Fraunhofer CMI has developed a 3D Bioprinting System for the next Generation of "Bottom-Up" Tissue Engineering

News / 1.12.2015

The list of patients in dire need of organ transplants grows longer every day. Patients who are fortunate enough to find a 'match' still struggle with immunosuppressive therapy and ultimate organ failure. The goal of 3D bioprinting is to precisely place cells in environments that trigger their growth into fully functional tissues and organs. Fraunhofer CMI, and others involved in this effort, are working towards the ultimate goal of bioprinting the patient's own cells into a new and healthy replacement organ.

Fraunhofer CMI:
© Fraunhofer CMI

Fraunhofer CMI's multimaterial and multiscale Three-Dimensional Bioprinter

Hollow diamond test structure.
© Fraunhofer CMI

Hollow diamond test structure.

Fraunhofer CMI Bioprinter-Viable Endothelial Cells
© Fraunhofer CMI

Viable endothelial cells in a Fraunhofer CMI bioprinted ring 24h post-printing. Live cells are shown in green while dead cells are shown in red.
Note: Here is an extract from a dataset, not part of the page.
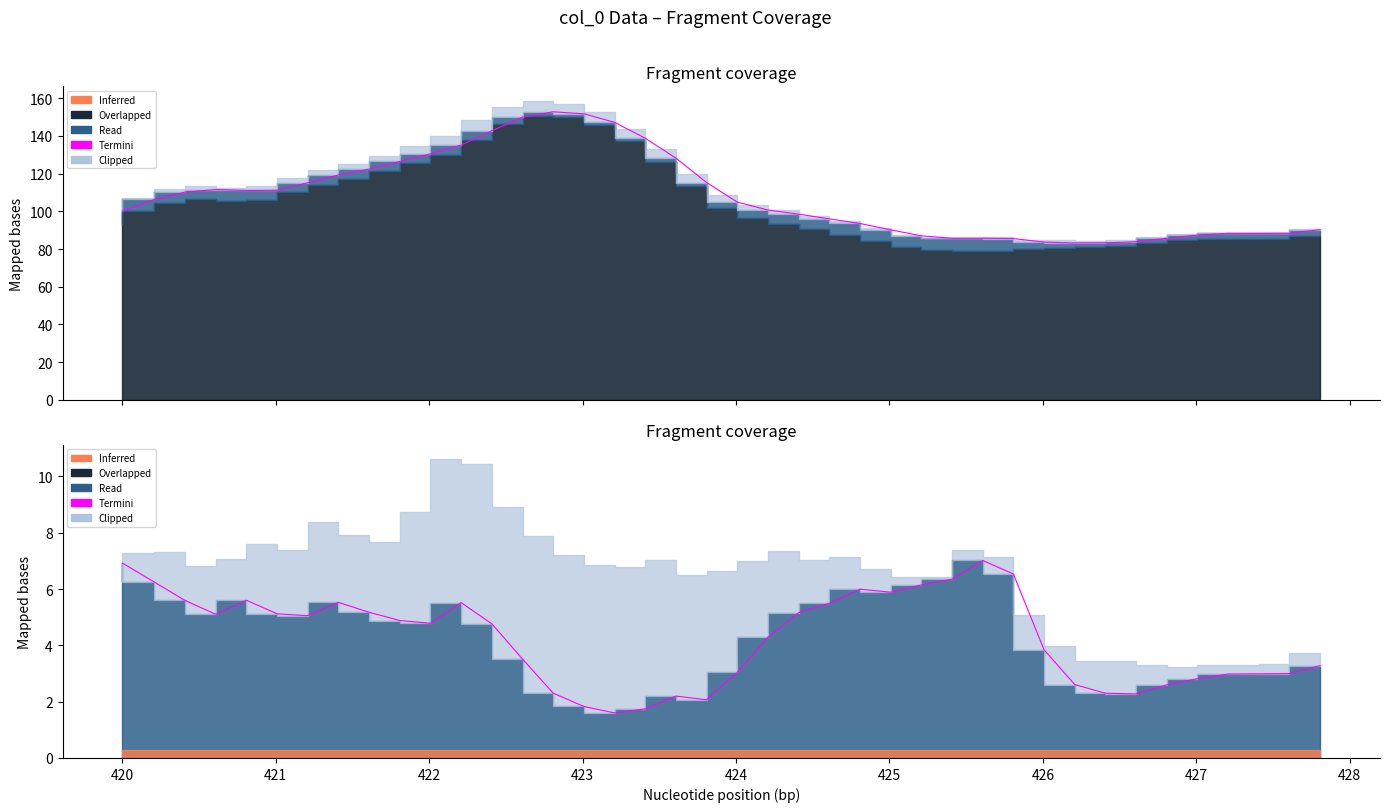

The value at 17 is 0.9. True or false?

False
Fraunhofer CMI's latest achievement in this field, was the development of a three-dimensional (3D) bioprinting system capable of multimaterial and multiscale deposition to enable the next generation of "bottom-up" tissue engineering. This area of research resides at the interface of engineering and life sciences, requiring an interdisciplinary team of engineers and scientists. Their work entails the design and implementation of diverse elements: a novel hydrogel-based bioink, a 3D bioprinter, automation software, and mammalian cell culture.
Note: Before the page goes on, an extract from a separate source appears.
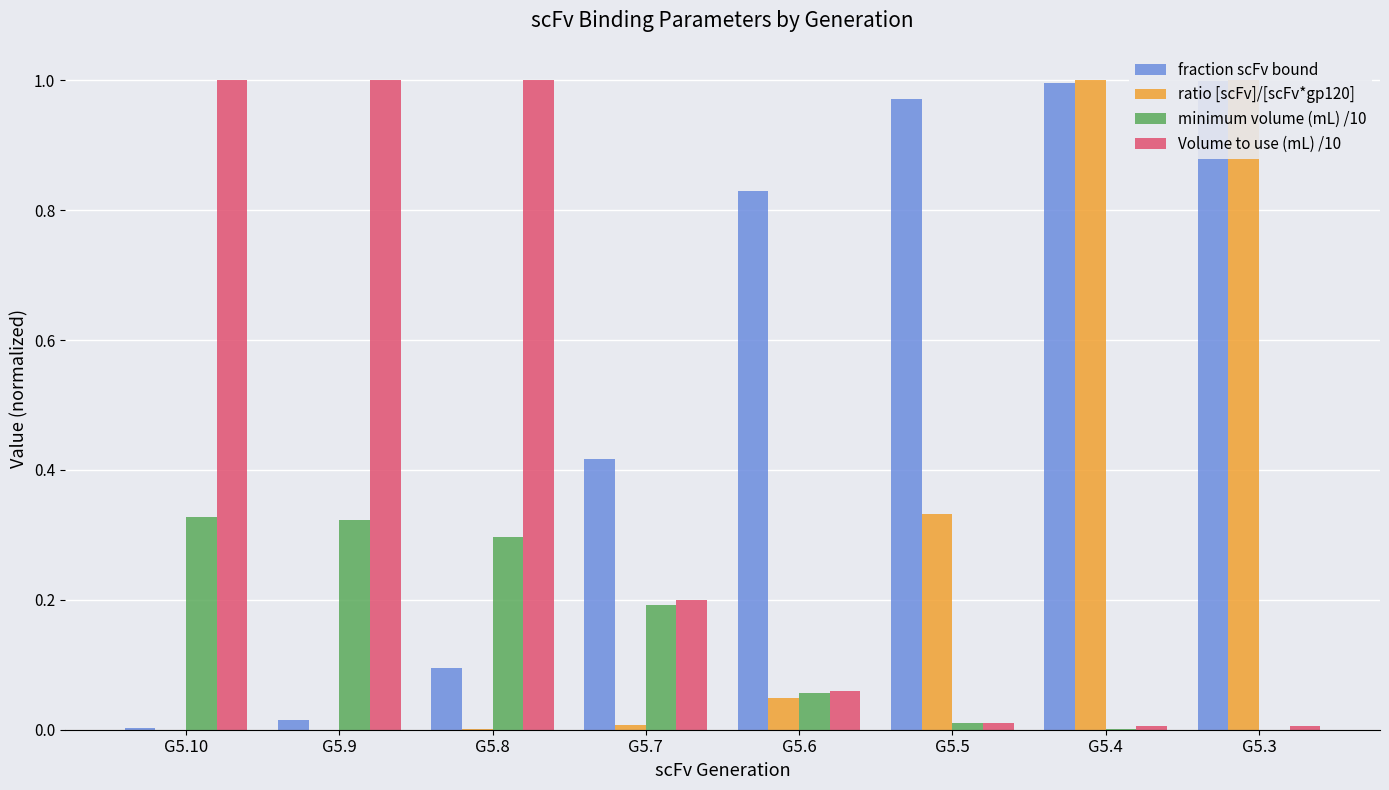

The value of fraction scFv bound at G5.4 is 1.0. True or false?

True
Fraunhofer CMI's bioprinter has three components uniquely combined into a comprehensive tool: syringe pumps connected to a selector valve that allow precise application of up to five different materials with varying viscosities and chemistries, a high velocity/high-precision x–y–z stage to accommodate the most rapid speeds allowable by the printed materials, and temperature control of the bioink reservoirs, lines, and printing environment. Our custom-designed bioprinter is able to print multiple materials (or multiple cell types in the same material) concurrently with various feature sizes (100 μm–1 mm wide; 100 μm–1 cm high). One of these materials is a biocompatible, printable bioink that has been used to test for cell survival within the hydrogel following printing. Hand-printed (HP) controls show that our bioprinter does not adversely affect the viability of the printed cells.

The researchers are currently in the process of bioprinting blood vessel precursors using both smooth muscle cells and endothelial (blood vessel wall) cells. They also work in the area of osseointegration of hip implants and have successfully bioprinted scaffolds that trigger osteoblasts (bone cells) to deposit new calcium mineral.
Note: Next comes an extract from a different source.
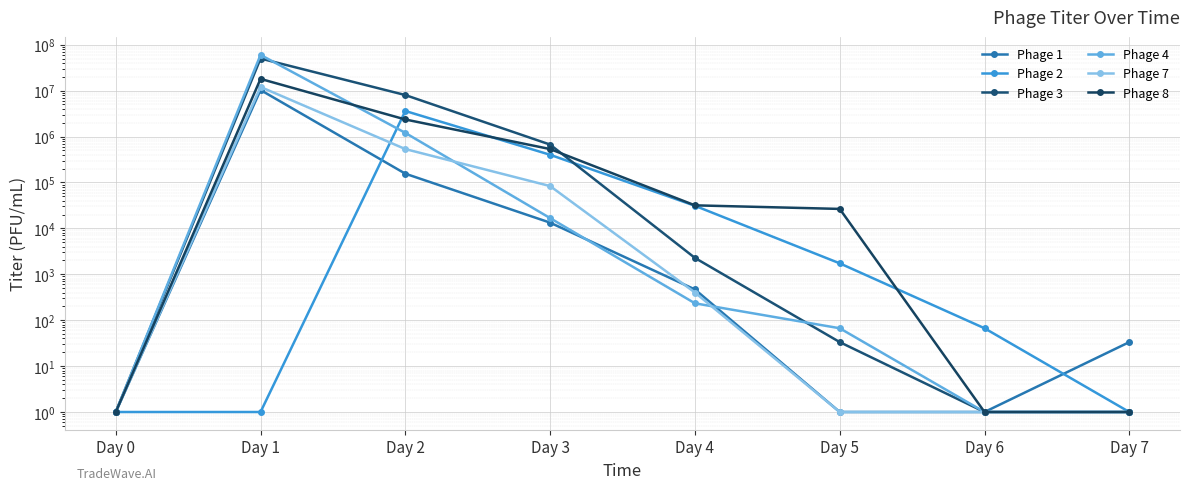

What are all the series names shown in the legend?

Phage 1, Phage 2, Phage 3, Phage 4, Phage 7, Phage 8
Fraunhofer CMI can be contacted to pursue collaborative research projects involving tissue engineering or bioink development. Industrial organizations looking to incorporate bioprinting into their research portfolio can also reach us to pursue custom instrumentation for tissue engineering solutions.

Fraunhofer CMI reports the design and build of the 3D bioprinter, the optimization of the bioink, and the stability and viability of the printed constructs in their publication"Multimaterial and Multiscale Three-Dimensional Bioprinter" in the Journal of Nanotechnology in Engineering and Medicine.